By October 18, 2012 16 Comments
Ad for Pop Chips featuring Katy Perry holding bags of chips in front of her breasts.

Sorry, but since when do Katy Perry’s breasts have anything to do with Pop Chips?

It seems Pop Chips has gotten a fresh face for its new ad line. Within the past month, Katy Perry has begun to promote the all-natural potato snacks, popping up on billboards around the country. Unfortunately, as much as I’d love to endorse anything Katy Perry-related, these recent ads promote unhealthy rhetoric that perpetuates diet-obsessed behaviors in our culture. Sorry, Katy, but no can do.

In the first ad, Katy holds two bags of Pop Chips in front of her breasts, smiling giddily under the text “nothing fake about ‘em.” The media’s habit of juxtaposing virtually any products with blatantly sexual statements never fails to baffle me. Do Pop Chips really have to rely on Katy Perry’s breasts to sell their products? I see the clever corollary between “all-natural” ingredients and “all-natural” breasts, but frankly, the organic or non-organic nature of Katy Perry’s body parts shouldn’t be publicly disputed on a billboard.

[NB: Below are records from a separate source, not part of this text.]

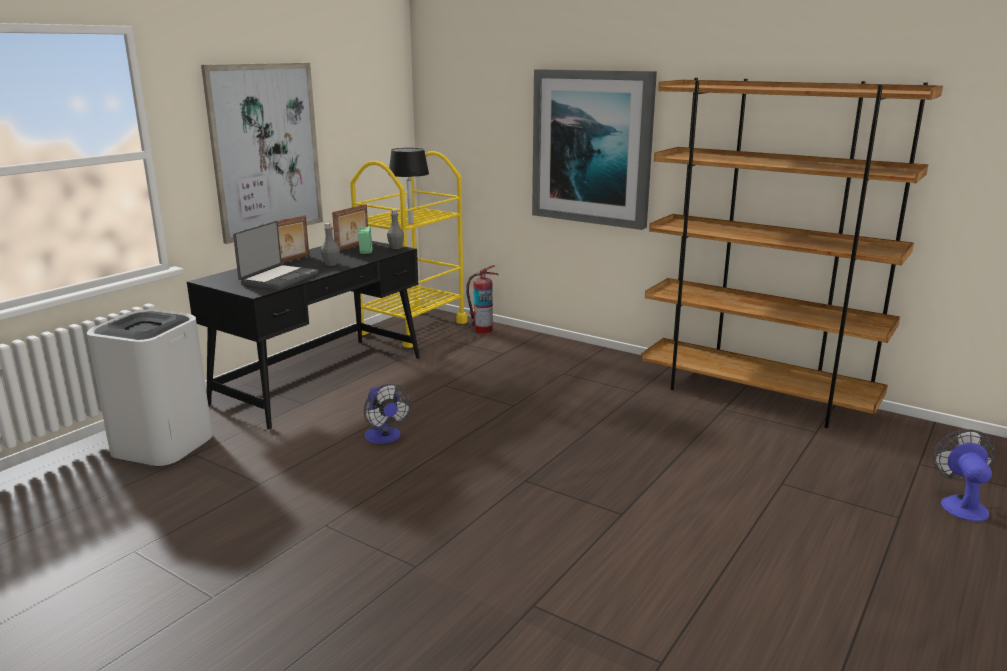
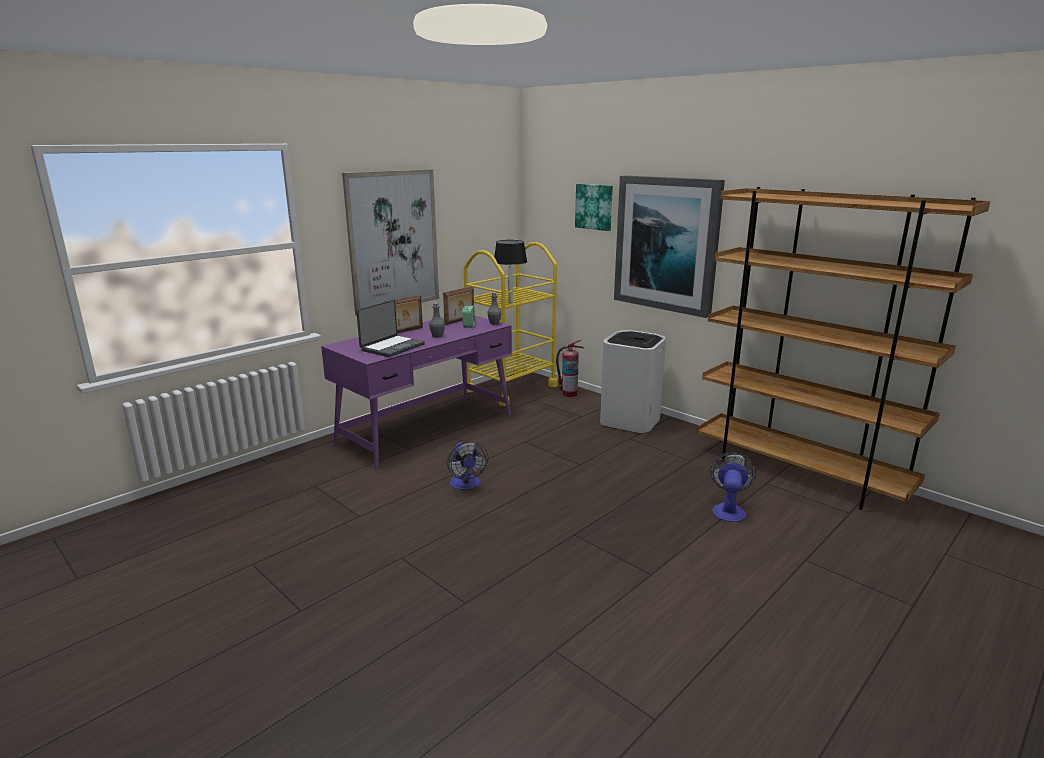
camera: 10 degrees right, 0 degrees up
white trash can [87,309,213,467] -> white trash can moved to [600,330,666,434]
black desk [187,241,420,429] -> purple desk [321,316,512,469]
fan [933,429,995,521] -> fan moved to [710,452,756,522]
none -> picture [575,184,613,231]

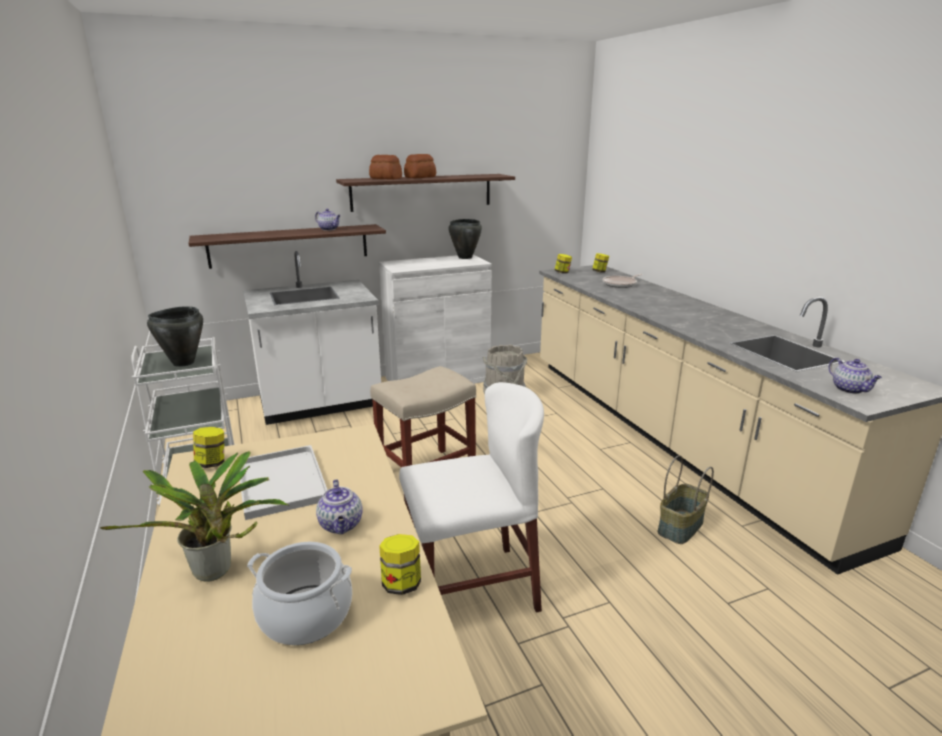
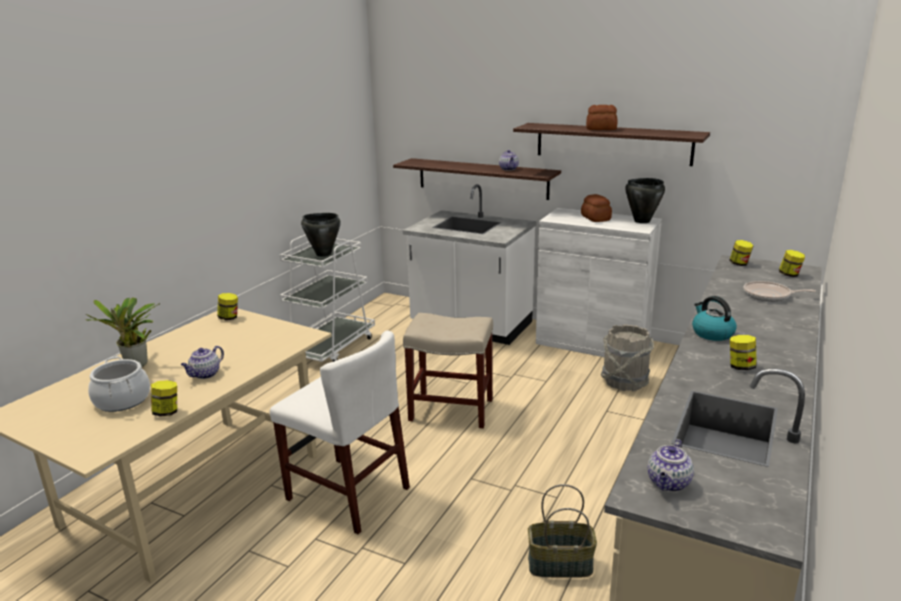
camera: 50 degrees right, 0 degrees up
white tray [240,445,327,520] -> none
bread [369,155,402,179] -> bread moved to [581,194,612,222]
none -> kettle [692,296,737,341]
none -> jar [730,335,757,370]

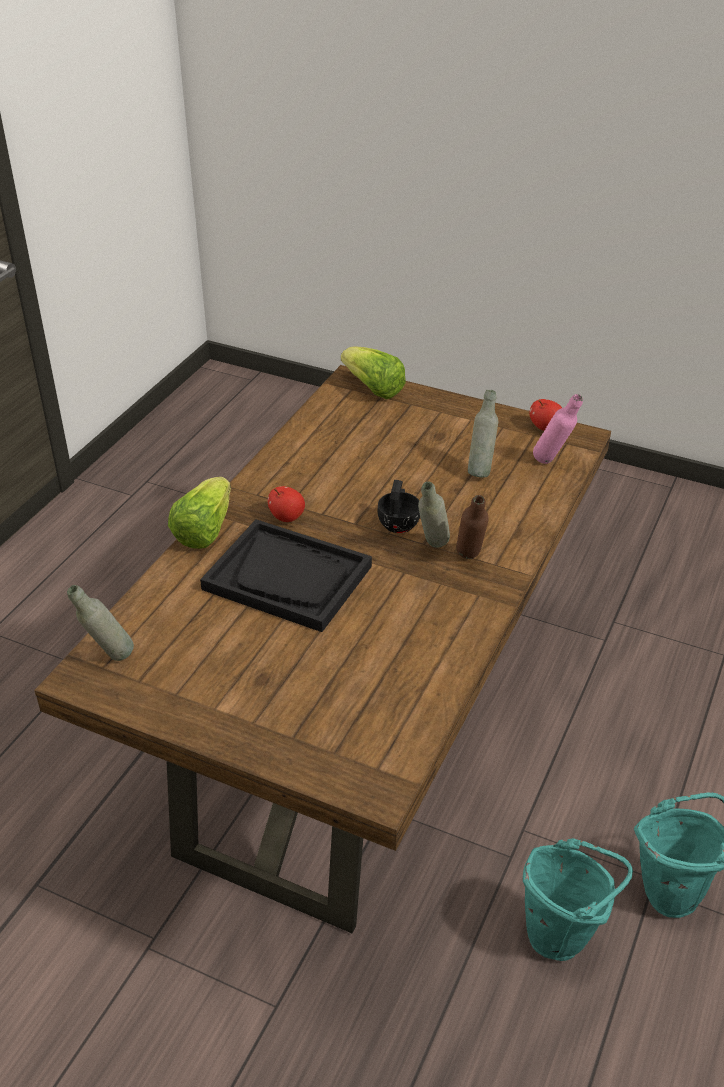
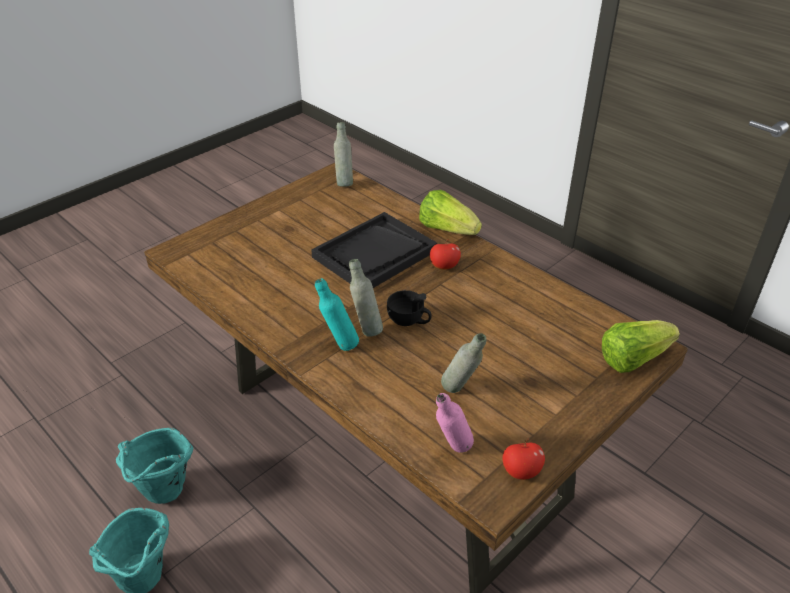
camera: 110 degrees right, 0 degrees up
brown bottle [456,495,489,559] -> turquoise bottle [315,278,359,351]

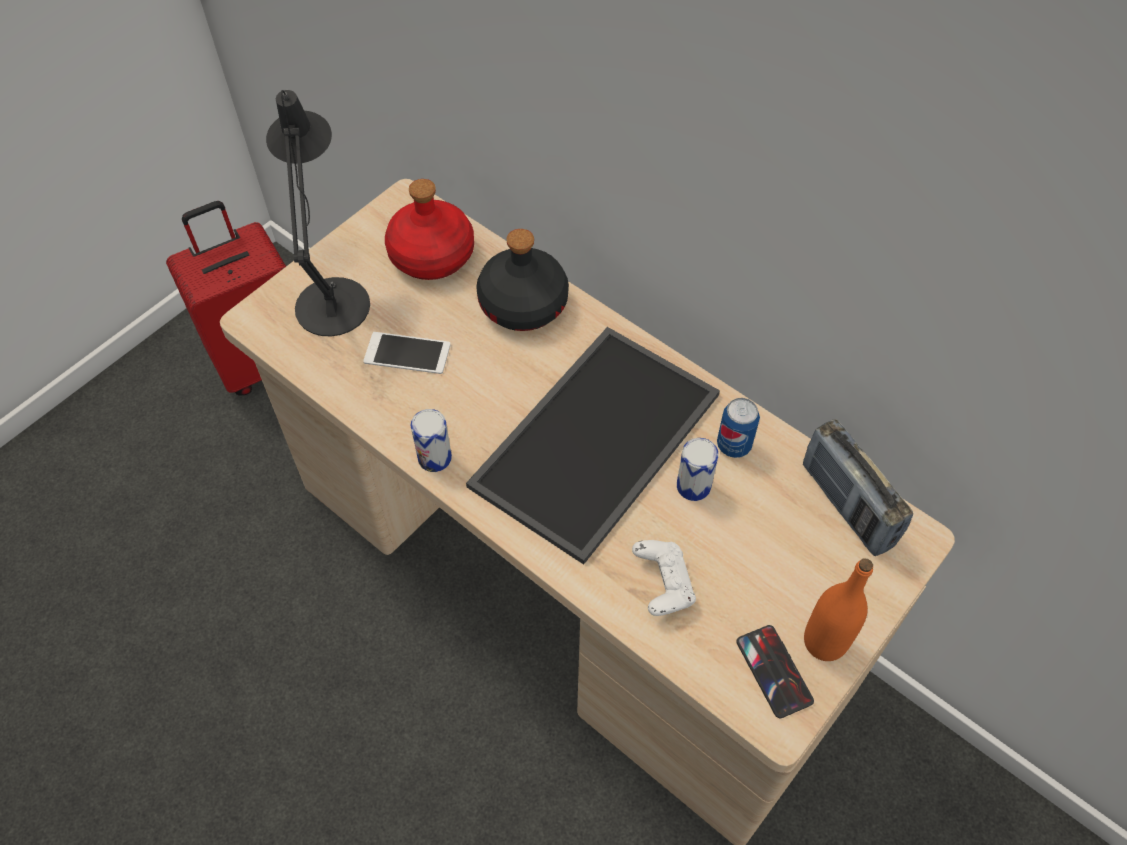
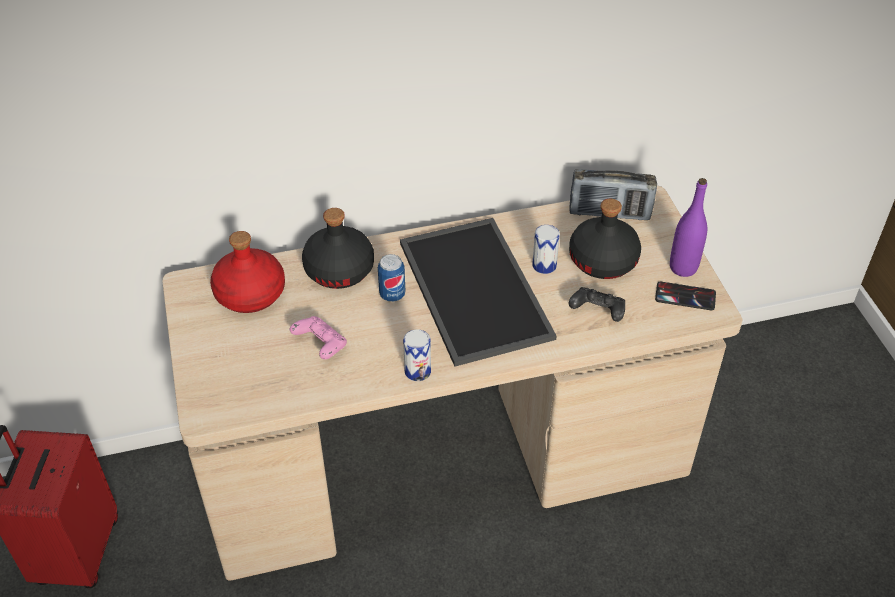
camera: 55 degrees left, 10 degrees down
black table lamp [266,90,370,337] -> none
phone [363,332,450,374] -> pink game controller [290,316,347,359]
white game controller [632,540,696,616] -> black game controller [569,287,625,322]
can [717,398,760,458] -> can moved to [378,254,405,302]
orange bottle [804,558,873,661] -> purple bottle [670,178,707,277]
none -> black bottle [569,199,641,279]

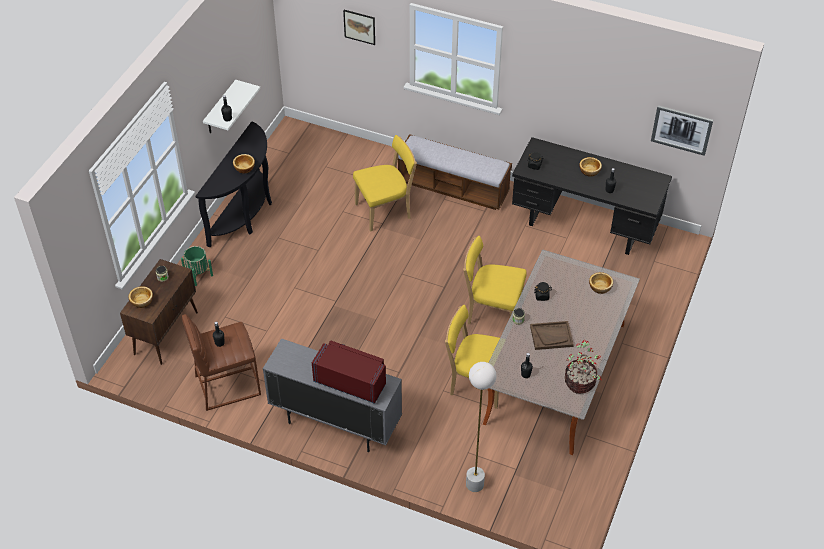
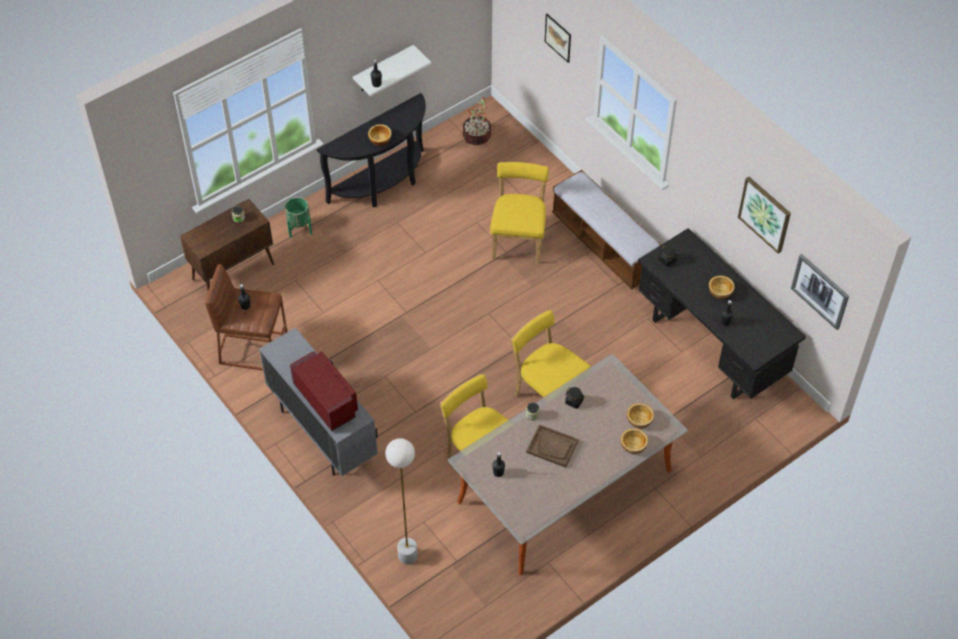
camera: 30 degrees right, 5 degrees up
bowl [128,286,153,308] -> bowl moved to [621,428,648,454]
yellow chair [353,135,417,231] -> yellow chair turned 90 degrees counterclockwise [490,162,549,264]
potted plant [565,340,602,394] -> potted plant moved to [463,97,491,145]
none -> picture [738,177,791,254]

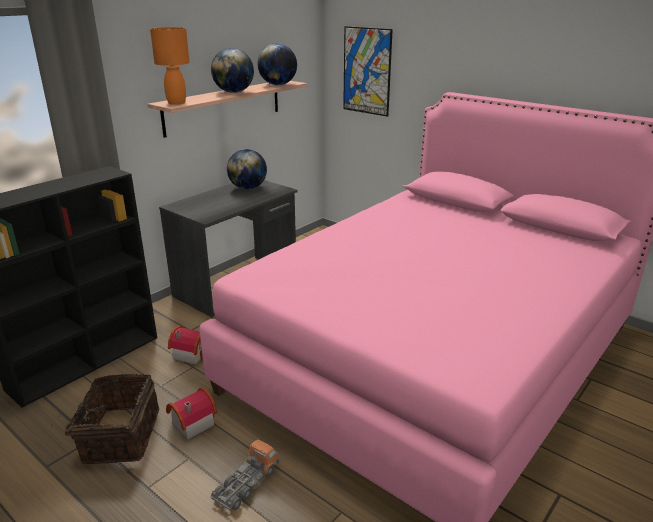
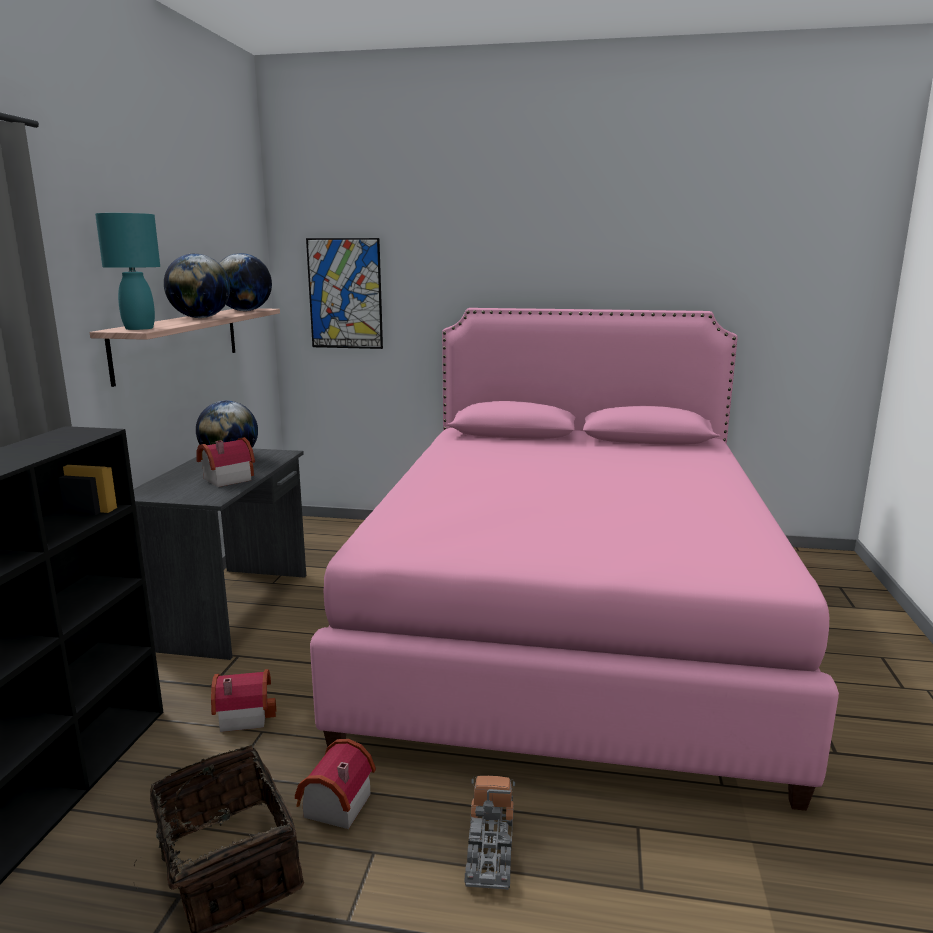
camera: 30 degrees left, 10 degrees down
orange table lamp [150,27,190,105] -> turquoise table lamp [95,213,160,330]
none -> toy house [196,437,255,487]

The other two advertisements pertain to diet culture more specifically. One shows Katy in workout gear as she blows the camera a kiss. The text says “love. without the handles.” Ugh, give me a break. The last ad features Katy holding a bag of Pop Chips under the text “spare me the guilt chip.” I think I’m confused. Where’s the text mentioning how delicious Pop Chips are? Are we buying snack food or diet pills here?

Ad for Pop Chips featuring Katy Perry blowing a kiss with text that reads, "Love. Without the handles."

Body-shaming much?

Advertisements about food aren’t about food anymore. Instead of focusing on how savory and delightful snacks ought to be, ads promote the guilt, shame, and constant vigilance that accompany food consumption in 21st century America.

With advertisements like this being so pervasive, it’s hard for anyone to simply enjoy food for what it is — food! There will always be a billboard or commercial implying that our “indulgences” ought to be ridden with guilt. If you want to buy Pop Chips, buy Pop Chips — but do it because they’re a tasty choice or a healthy choice — not because they won’t result in guilt or love handles.

Hailey Magee is a Women’s and Gender Studies and Politics double major at Brandeis University. Her foremost interests include media literacy and empowerment of young girls. Hailey hopes to one day pursue a career in the political arena and become an advocate for gender equality.